PODERES / SOCIEDADE EM ALERTA

Justiça manda soltar 57 presos em Cuiabá por risco de coronavírus

Estão conseguindo se livrar da cadeia nó aqueles que manifestam ser do grupo de risco, mas também os que têm progressão de pena. A soltura indiscriminada foi criticada pelo ministro Sérgio Moro.


DA REDAÇÃO

Em Cuiabá, 57 presos saíram da cadeia sob o argumento de risco de contágio do novo coronavírus (Covid-19). A soltura indiscriminada foi criticada pelo juiz da da Vara de Execuções Penais e também pelo ministro da Justiça e Segurança Pública Sérgio Moro.

A contagem de 57 detentos que progrediram de pena é referente até às 16h desta terça-feira (31). Desse número, 27 tiveram a progressão de regime antecipada; 11 alegam ser do grupo de risco; 09 são apontados como idosos; 06 de mulheres com filhos menores de 12 anos e 04 pela chama “progressão extramuros (trabalhadores).

O ministro Sérgio Moro disse, em coletiva de imprensa, que é preciso ponderação nessas solturas. Segundo ele, o fato do preso estar dentro da cadeia já cria uma segurança a ele contra o coronavírus (Covid-19).

Cleia Viana/Câmara dos Deputados

Sergio Moro

Moro pediu cautela nas solturas para que a sociedade não fique vulnerável.

“Há um ambiente de relativa segurança para o sistema prisional pela própria condição de os presos estarem isolados da sociedade. Por isso, medidas que evitem risco de contaminação dos presos como a própria suspensão de visitas”, comentou o ministro.

O ministro ainda disse que a cautela evitará que a sociedade fique vulnerável.

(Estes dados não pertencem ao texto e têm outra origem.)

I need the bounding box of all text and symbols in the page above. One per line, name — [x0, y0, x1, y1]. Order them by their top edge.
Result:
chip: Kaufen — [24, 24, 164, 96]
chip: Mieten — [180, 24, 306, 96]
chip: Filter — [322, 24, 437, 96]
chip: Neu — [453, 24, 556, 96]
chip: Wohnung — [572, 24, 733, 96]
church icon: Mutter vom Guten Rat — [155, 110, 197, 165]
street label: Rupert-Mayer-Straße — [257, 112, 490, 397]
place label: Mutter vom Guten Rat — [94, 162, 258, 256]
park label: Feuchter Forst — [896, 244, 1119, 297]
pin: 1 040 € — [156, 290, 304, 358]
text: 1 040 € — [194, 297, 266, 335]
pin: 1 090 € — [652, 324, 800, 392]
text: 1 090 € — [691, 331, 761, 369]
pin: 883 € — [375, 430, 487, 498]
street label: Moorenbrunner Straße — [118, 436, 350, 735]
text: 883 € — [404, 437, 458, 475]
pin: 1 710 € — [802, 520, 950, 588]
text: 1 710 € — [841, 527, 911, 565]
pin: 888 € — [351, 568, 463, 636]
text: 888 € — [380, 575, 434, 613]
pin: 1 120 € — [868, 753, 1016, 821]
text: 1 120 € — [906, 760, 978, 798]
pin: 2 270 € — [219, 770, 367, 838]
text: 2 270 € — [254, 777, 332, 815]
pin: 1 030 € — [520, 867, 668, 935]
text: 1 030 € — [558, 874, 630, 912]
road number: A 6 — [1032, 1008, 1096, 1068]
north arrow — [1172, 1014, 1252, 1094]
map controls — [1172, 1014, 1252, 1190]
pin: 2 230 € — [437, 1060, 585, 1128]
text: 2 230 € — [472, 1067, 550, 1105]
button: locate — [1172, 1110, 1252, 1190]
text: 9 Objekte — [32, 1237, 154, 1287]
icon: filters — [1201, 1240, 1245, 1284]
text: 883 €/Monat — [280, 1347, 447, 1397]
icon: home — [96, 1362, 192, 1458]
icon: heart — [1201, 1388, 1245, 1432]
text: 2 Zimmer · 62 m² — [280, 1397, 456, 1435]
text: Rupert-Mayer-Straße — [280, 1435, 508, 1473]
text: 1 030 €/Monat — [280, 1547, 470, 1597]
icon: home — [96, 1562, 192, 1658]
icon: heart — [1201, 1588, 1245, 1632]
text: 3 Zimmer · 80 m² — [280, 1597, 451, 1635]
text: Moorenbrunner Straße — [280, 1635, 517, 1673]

“É necessário, e fica aqui humildemente minha sugestão, que essas solturas sejam bastante ponderadas pelos magistrados, advogados, pelo Ministério Público. Aqui não vai nenhum juízo de censura, mas a necessidade de se evitar que a população fique excessivamente vulnerável”, disse Sérgio Moro.

Já o juiz Geraldo, da Vara de Execuções Penais de Cuiabá, afirmou que está passando um pente fino caso a caso e que já pegou aproveitadores usando vírus como desculpa para sair da cadeia.

“Tem gente dizendo que é idoso com 33 anos de idade. Aproveitou-se uma brecha para todo mundo pedir. Não é uma vontade do juiz, é o que determina a lei. Se tiver uma pena para pagar vai ter que pagar”, argumentou o magistrado ao .

Conexão Poder

Geraldo Fidelis

Juiz Geraldo Fidélises afirma analisar caso a caso e aponta para existência de aproveitadores.

Mesmo assim, o entendimento de Fidélis quanto à segurança do presídio é diferente da de Moro. Segundo ele, mesmo não tendo ainda registro em cadeias do Brasil, a superlotação é um dos fatores de risco aos detentos.

“Lá dentro, se causar esse tipo de registro (coronavírus), não vão nem registrar, a pessoa vai morrer lá. E não tem a segurança que tem aqui fora, apesar dos pesares. O sistema de confinamento propicia a doença a propagar com muito mais facilidade. Lá tem 40 pesos numa cela. Hoje eles brigam por espaço e lutam pelo ar para respirar”, salienta Fidélis.

Apesar do entendimento de que fora da prisão é mais seguro, Geraldo Fidélis já havia adiantado que, por ele, só sai quem realmente merece. Ele criticou, por exemplo, um Habeas Corpus da Defensoria Pública de Mato Grosso que pede a soltura de presos idosos com mais de 70 anos, independente do crime que cometeram.

Leia mais: Defensoria quer soltar presos com 70 anos, inclusive estupradores; Juiz critica

A defensoria se posicionou alegando que está cumprindo uma recomendação do Conselho Nacional de Justiça (CNJ).